I have always felt most confident, satisfied and whole when I am creating. With that in mind, from an early age, I knew I wanted to spend my life in a creative endeavor. In my teenage years I considered music, writing, photography and art before finding a passion in architecture and the built environment. I studied architecture at Temple University in Philadelphia and graduated with a 5 year Architecture degree. I then began working in various architecture firms in a variety of roles until I drifted a little too far from the creative and artistic foundation that set me on that initial course. By my 30th birthday, I knew a change was necessary and so I picked up my artistic tools that had sat idle too long and began a mission to start sketching. I wanted to keep a visual journal of the places I went, the life I was living and generally, the world around me. Within a few short years, this simple sketchbook grew into an artistic motivation to quit my full-time job and move into a van. By no longer being tethered to a physical address and a mortgage, I was free to move about the country with the sole purpose of drawing, sketching, painting and capturing the vast and beautiful world around me. I began sharing my work with a larger audience on Instagram (@drawn.there) and opened an online shop to sell prints and take on commissioned projects. There are still daily challenges and obstacles along the way, but I am closer to my childhood dream than ever before.
Let’s say your best friend was visiting the area and you wanted to show them the best time ever. Where would you take them? Give us a little itinerary – say it was a week long trip, where would you eat, drink, visit, hang out, etc.

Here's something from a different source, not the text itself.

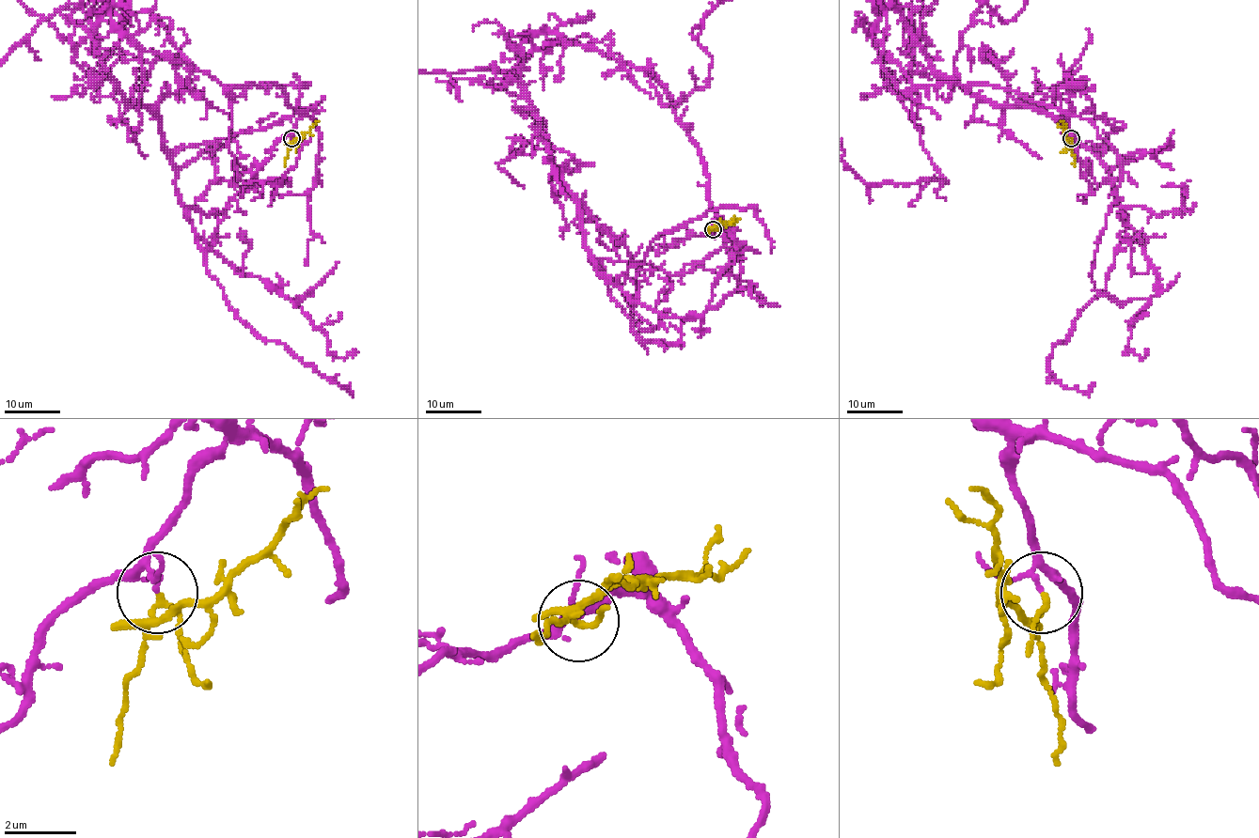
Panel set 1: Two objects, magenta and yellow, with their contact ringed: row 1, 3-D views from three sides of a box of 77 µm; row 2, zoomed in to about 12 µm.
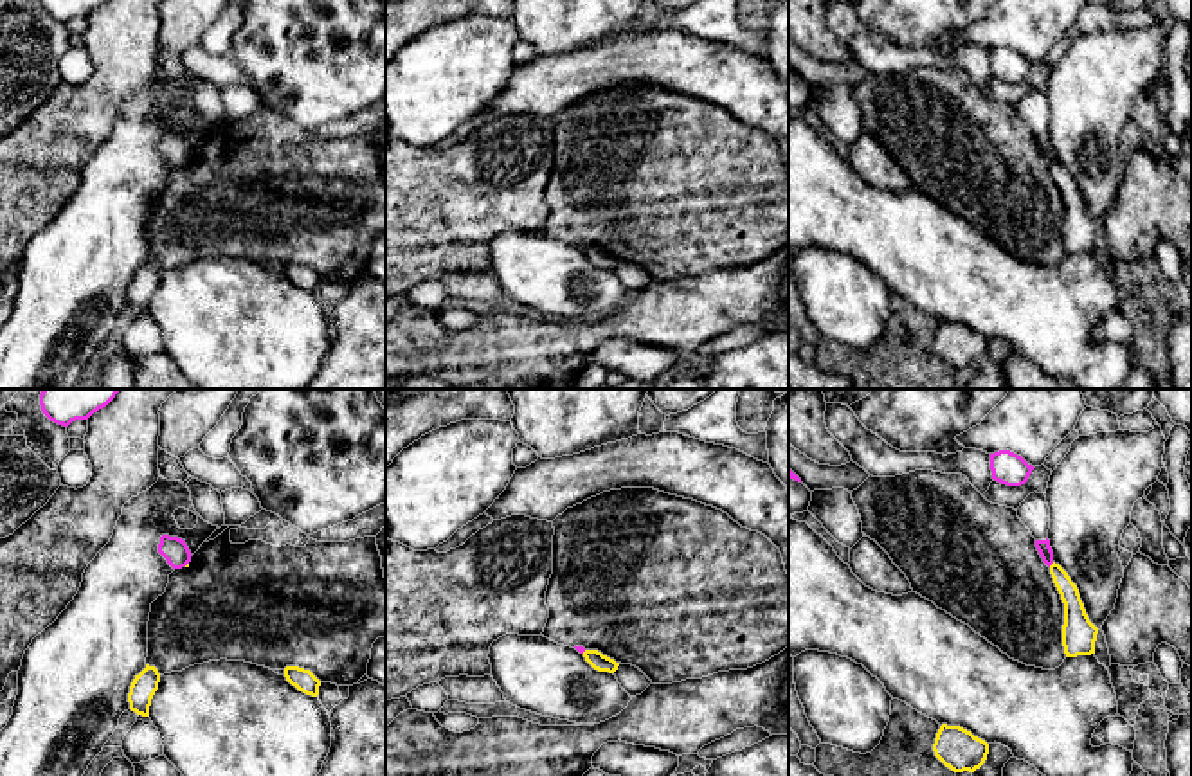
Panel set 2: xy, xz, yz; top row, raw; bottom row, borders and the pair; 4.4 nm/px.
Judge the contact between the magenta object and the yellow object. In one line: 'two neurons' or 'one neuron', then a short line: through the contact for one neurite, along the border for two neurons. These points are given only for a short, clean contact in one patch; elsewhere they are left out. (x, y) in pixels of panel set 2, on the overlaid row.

Being a nomad and an artist, having a friend come to visit would certainly mean one thing — road trip. And even though I live and travel in a van, my favorite mode of transportation is a bicycle. In the Spring of 2020 I biked solo, from New Jersey to California creating drawings and paintings along the way. So a one week bike trip with a friend would look something like this… Starting on the Olympic Peninsula in Washington, we would explore the rugged coastline and sea stacks of the Pacific Northwest. We would draw the towering trees as they cling to the rocky and eroding coastline. From there we would bike south along the coast with a daily lunch of fresh sea food and nights around a campfire. In Oregon we would bike up to the high desert of Bend and cool off with a float down the Deschutes River, stuffing our empty bellies with food truck tacos. Another few hundred miles of biking would warrant a stop in some rustic hot springs for a relaxing soak as we paint the dark forests of the Upqua National Forest. Heading West back to the coast, we follow Route 1 and Route 101 into Northern California.
The Shoutout series is all about recognizing that our success and where we are in life is at least somewhat thanks to the efforts, support, mentorship, love and encouragement of others. So is there someone that you want to dedicate your shoutout to?
One of the pivotal moments in my artistic journey was when I was studying architecture in college. During my 4th year, I had the opportunity to spend a semester in Rome, Italy. There, we studied the classical forms and immersed ourselves into Renaissance art and architecture. One of the classes that most inspired me was a sketchbook class that would take us out into the city to observe and capture the city around us. This class was a welcomed break from the academic and structured curriculum and gave me the opportunity to find pleasure and joy in the act of drawing. I would like to thank Temple University Rome and my Italian sketchbook teacher who smelled like patchouli for introducing me to a new way to see the world, interact with it and find my place in it.